Extracted data entries:
----

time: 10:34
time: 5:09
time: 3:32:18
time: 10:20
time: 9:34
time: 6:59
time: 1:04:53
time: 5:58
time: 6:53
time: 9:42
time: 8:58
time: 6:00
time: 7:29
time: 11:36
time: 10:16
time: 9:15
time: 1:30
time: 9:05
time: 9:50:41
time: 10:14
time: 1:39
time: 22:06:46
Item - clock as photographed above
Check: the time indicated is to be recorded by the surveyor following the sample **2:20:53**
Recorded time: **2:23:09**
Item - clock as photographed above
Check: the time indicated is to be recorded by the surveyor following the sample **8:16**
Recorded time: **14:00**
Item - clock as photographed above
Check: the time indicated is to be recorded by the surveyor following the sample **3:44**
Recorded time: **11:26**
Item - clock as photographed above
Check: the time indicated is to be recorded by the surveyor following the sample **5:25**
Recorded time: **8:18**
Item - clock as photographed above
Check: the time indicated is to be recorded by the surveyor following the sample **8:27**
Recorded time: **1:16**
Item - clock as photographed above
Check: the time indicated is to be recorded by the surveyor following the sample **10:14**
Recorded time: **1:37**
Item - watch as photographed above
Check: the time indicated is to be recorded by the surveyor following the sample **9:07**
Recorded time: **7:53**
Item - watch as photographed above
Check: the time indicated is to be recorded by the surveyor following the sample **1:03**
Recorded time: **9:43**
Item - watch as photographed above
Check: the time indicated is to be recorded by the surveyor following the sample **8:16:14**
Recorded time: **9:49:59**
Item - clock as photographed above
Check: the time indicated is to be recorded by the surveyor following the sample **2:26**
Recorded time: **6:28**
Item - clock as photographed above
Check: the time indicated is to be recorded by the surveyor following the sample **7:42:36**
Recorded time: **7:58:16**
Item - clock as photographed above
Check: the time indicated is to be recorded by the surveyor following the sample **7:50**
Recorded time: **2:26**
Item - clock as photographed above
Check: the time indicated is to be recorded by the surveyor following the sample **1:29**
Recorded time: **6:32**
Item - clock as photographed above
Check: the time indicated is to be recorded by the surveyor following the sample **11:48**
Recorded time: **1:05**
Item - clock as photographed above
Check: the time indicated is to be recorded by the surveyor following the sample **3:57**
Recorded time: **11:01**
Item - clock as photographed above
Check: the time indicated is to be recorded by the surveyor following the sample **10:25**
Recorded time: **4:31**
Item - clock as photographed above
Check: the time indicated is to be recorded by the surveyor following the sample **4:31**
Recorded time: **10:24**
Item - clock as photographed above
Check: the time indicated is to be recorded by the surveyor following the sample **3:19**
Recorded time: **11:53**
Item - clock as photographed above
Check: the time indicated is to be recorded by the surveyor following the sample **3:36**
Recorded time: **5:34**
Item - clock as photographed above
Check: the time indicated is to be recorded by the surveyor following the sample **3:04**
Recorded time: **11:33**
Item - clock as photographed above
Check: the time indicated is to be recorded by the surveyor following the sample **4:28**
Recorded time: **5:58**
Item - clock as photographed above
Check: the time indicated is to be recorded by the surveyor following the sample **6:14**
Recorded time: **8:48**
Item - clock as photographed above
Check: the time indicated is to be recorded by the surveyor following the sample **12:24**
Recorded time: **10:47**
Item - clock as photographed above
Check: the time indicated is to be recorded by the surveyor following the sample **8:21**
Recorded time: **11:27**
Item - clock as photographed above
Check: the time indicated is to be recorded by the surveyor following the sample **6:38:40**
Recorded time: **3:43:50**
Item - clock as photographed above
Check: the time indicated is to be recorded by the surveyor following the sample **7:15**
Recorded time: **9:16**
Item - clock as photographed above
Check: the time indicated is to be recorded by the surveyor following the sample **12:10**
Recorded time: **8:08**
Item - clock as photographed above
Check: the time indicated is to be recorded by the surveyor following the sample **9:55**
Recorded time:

----

Repeat all of the data above word for word, without leaving anything out or changing anything.

time: 10:34
time: 5:09
time: 3:32:18
time: 10:20
time: 9:34
time: 6:59
time: 1:04:53
time: 5:58
time: 6:53
time: 9:42
time: 8:58
time: 6:00
time: 7:29
time: 11:36
time: 10:16
time: 9:15
time: 1:30
time: 9:05
time: 9:50:41
time: 10:14
time: 1:39
time: 22:06:46
Item - clock as photographed above
Check: the time indicated is to be recorded by the surveyor following the sample **2:20:53**
Recorded time: **2:23:09**
Item - clock as photographed above
Check: the time indicated is to be recorded by the surveyor following the sample **8:16**
Recorded time: **14:00**
Item - clock as photographed above
Check: the time indicated is to be recorded by the surveyor following the sample **3:44**
Recorded time: **11:26**
Item - clock as photographed above
Check: the time indicated is to be recorded by the surveyor following the sample **5:25**
Recorded time: **8:18**
Item - clock as photographed above
Check: the time indicated is to be recorded by the surveyor following the sample **8:27**
Recorded time: **1:16**
Item - clock as photographed above
Check: the time indicated is to be recorded by the surveyor following the sample **10:14**
Recorded time: **1:37**
Item - watch as photographed above
Check: the time indicated is to be recorded by the surveyor following the sample **9:07**
Recorded time: **7:53**
Item - watch as photographed above
Check: the time indicated is to be recorded by the surveyor following the sample **1:03**
Recorded time: **9:43**
Item - watch as photographed above
Check: the time indicated is to be recorded by the surveyor following the sample **8:16:14**
Recorded time: **9:49:59**
Item - clock as photographed above
Check: the time indicated is to be recorded by the surveyor following the sample **2:26**
Recorded time: **6:28**
Item - clock as photographed above
Check: the time indicated is to be recorded by the surveyor following the sample **7:42:36**
Recorded time: **7:58:16**
Item - clock as photographed above
Check: the time indicated is to be recorded by the surveyor following the sample **7:50**
Recorded time: **2:26**
Item - clock as photographed above
Check: the time indicated is to be recorded by the surveyor following the sample **1:29**
Recorded time: **6:32**
Item - clock as photographed above
Check: the time indicated is to be recorded by the surveyor following the sample **11:48**
Recorded time: **1:05**
Item - clock as photographed above
Check: the time indicated is to be recorded by the surveyor following the sample **3:57**
Recorded time: **11:01**
Item - clock as photographed above
Check: the time indicated is to be recorded by the surveyor following the sample **10:25**
Recorded time: **4:31**
Item - clock as photographed above
Check: the time indicated is to be recorded by the surveyor following the sample **4:31**
Recorded time: **10:24**
Item - clock as photographed above
Check: the time indicated is to be recorded by the surveyor following the sample **3:19**
Recorded time: **11:53**
Item - clock as photographed above
Check: the time indicated is to be recorded by the surveyor following the sample **3:36**
Recorded time: **5:34**
Item - clock as photographed above
Check: the time indicated is to be recorded by the surveyor following the sample **3:04**
Recorded time: **11:33**
Item - clock as photographed above
Check: the time indicated is to be recorded by the surveyor following the sample **4:28**
Recorded time: **5:58**
Item - clock as photographed above
Check: the time indicated is to be recorded by the surveyor following the sample **6:14**
Recorded time: **8:48**
Item - clock as photographed above
Check: the time indicated is to be recorded by the surveyor following the sample **12:24**
Recorded time: **10:47**
Item - clock as photographed above
Check: the time indicated is to be recorded by the surveyor following the sample **8:21**
Recorded time: **11:27**
Item - clock as photographed above
Check: the time indicated is to be recorded by the surveyor following the sample **6:38:40**
Recorded time: **3:43:50**
Item - clock as photographed above
Check: the time indicated is to be recorded by the surveyor following the sample **7:15**
Recorded time: **9:16**
Item - clock as photographed above
Check: the time indicated is to be recorded by the surveyor following the sample **12:10**
Recorded time: **8:08**
Item - clock as photographed above
Check: the time indicated is to be recorded by the surveyor following the sample **9:55**
Recorded time:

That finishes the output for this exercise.